● TRY IT: Return the data below unaltered, but strip out the pictures.

● THE DATA:
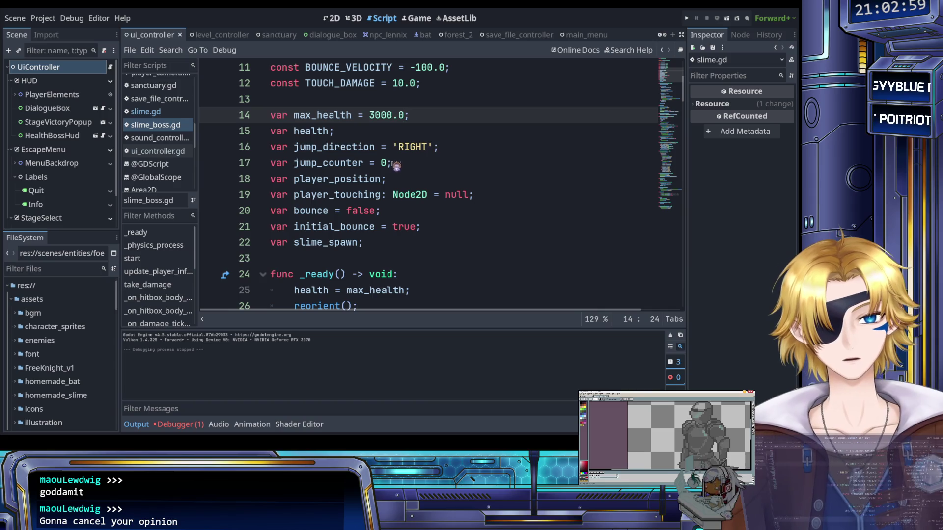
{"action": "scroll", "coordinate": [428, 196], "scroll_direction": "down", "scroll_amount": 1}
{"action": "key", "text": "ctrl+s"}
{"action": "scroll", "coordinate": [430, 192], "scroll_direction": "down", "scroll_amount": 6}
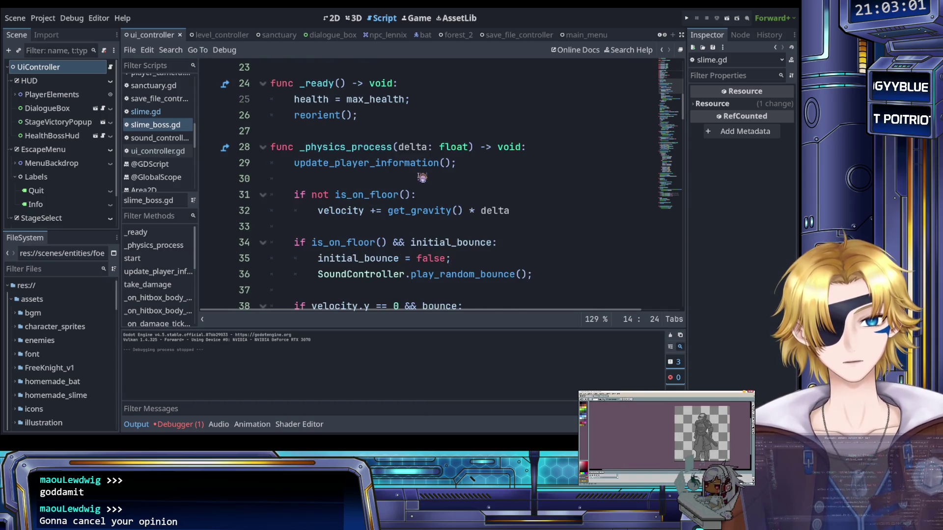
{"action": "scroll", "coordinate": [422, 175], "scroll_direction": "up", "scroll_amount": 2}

● EXERCISE SOLUTION:
{"action": "scroll", "coordinate": [428, 196], "scroll_direction": "down", "scroll_amount": 1}
{"action": "key", "text": "ctrl+s"}
{"action": "scroll", "coordinate": [430, 192], "scroll_direction": "down", "scroll_amount": 6}
{"action": "scroll", "coordinate": [422, 175], "scroll_direction": "up", "scroll_amount": 2}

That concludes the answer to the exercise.